# EXERCISE OBJECTIVE:
Before returning the data, strip out the pictures and keep everything else exactly the same.

# DATASET RECORDS:
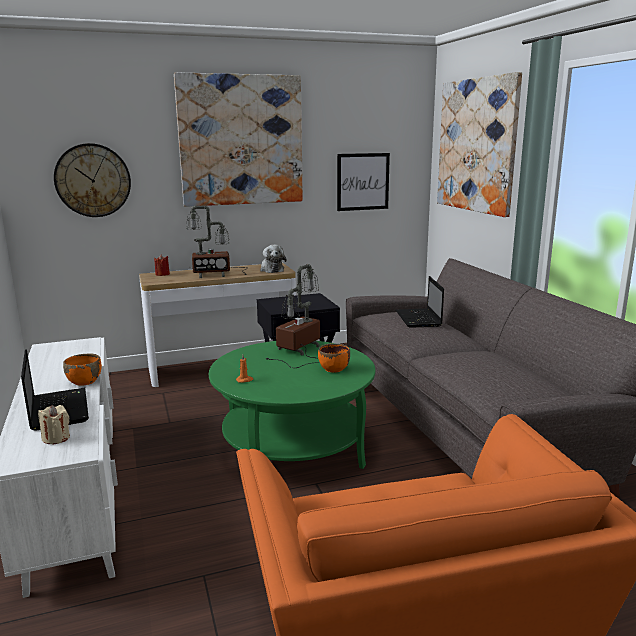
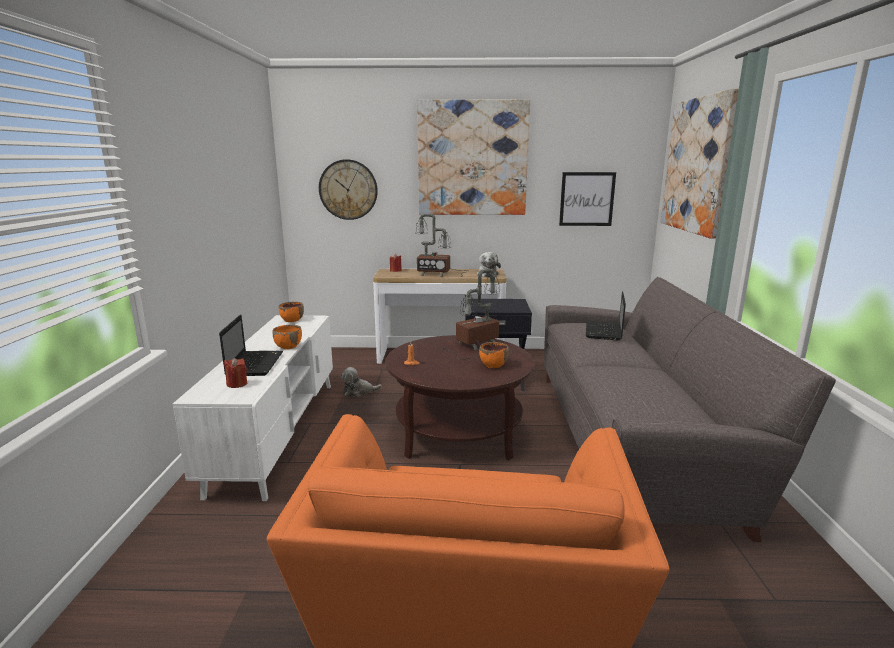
camera: 20 degrees right, 0 degrees up
beige candle [38,405,70,444] -> red candle [224,358,247,388]
green coffee table [209,341,375,469] -> brown coffee table [385,335,534,460]
none -> orange bowl [279,302,304,322]
none -> plush toy [341,367,382,397]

# FINISHED EXERCISE:
camera: 20 degrees right, 0 degrees up
beige candle [38,405,70,444] -> red candle [224,358,247,388]
green coffee table [209,341,375,469] -> brown coffee table [385,335,534,460]
none -> orange bowl [279,302,304,322]
none -> plush toy [341,367,382,397]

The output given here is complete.